Os fractais são estruturas geométricas que têm a propriedade de repetir o mesmo elemento geométrico ou espacial em cada plano, uma e outra vez. Um bom exemplo disto, na natureza, é a samambaia, cujas folhas produzem cópias cada vez mais pequenas de si mesmas. Outro exemplo de um fractal apresentou-o Apollonius de Perge – discípulo de Euclides, aproximadamente 200 a.C. – criando uma figura composta de esferas cada vez mais pequenas.

_CONTEÚDO DO MATERIAL_
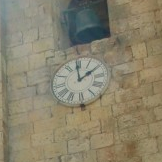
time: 1:59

_DESAFIO_
Transcreva sem alterações uma passagem do trecho de origem: comece nas palavras que contêm "Os fractais são" e pare depois de "vez mais pequenas.".

_RESPOSTA DA TAREFA_
Os fractais são estruturas geométricas que têm a propriedade de repetir o mesmo elemento geométrico ou espacial em cada plano, uma e outra vez. Um bom exemplo disto, na natureza, é a samambaia, cujas folhas produzem cópias cada vez mais pequenas de si mesmas. Outro exemplo de um fractal apresentou-o Apollonius de Perge – discípulo de Euclides, aproximadamente 200 a.C. – criando uma figura composta de esferas cada vez mais pequenas.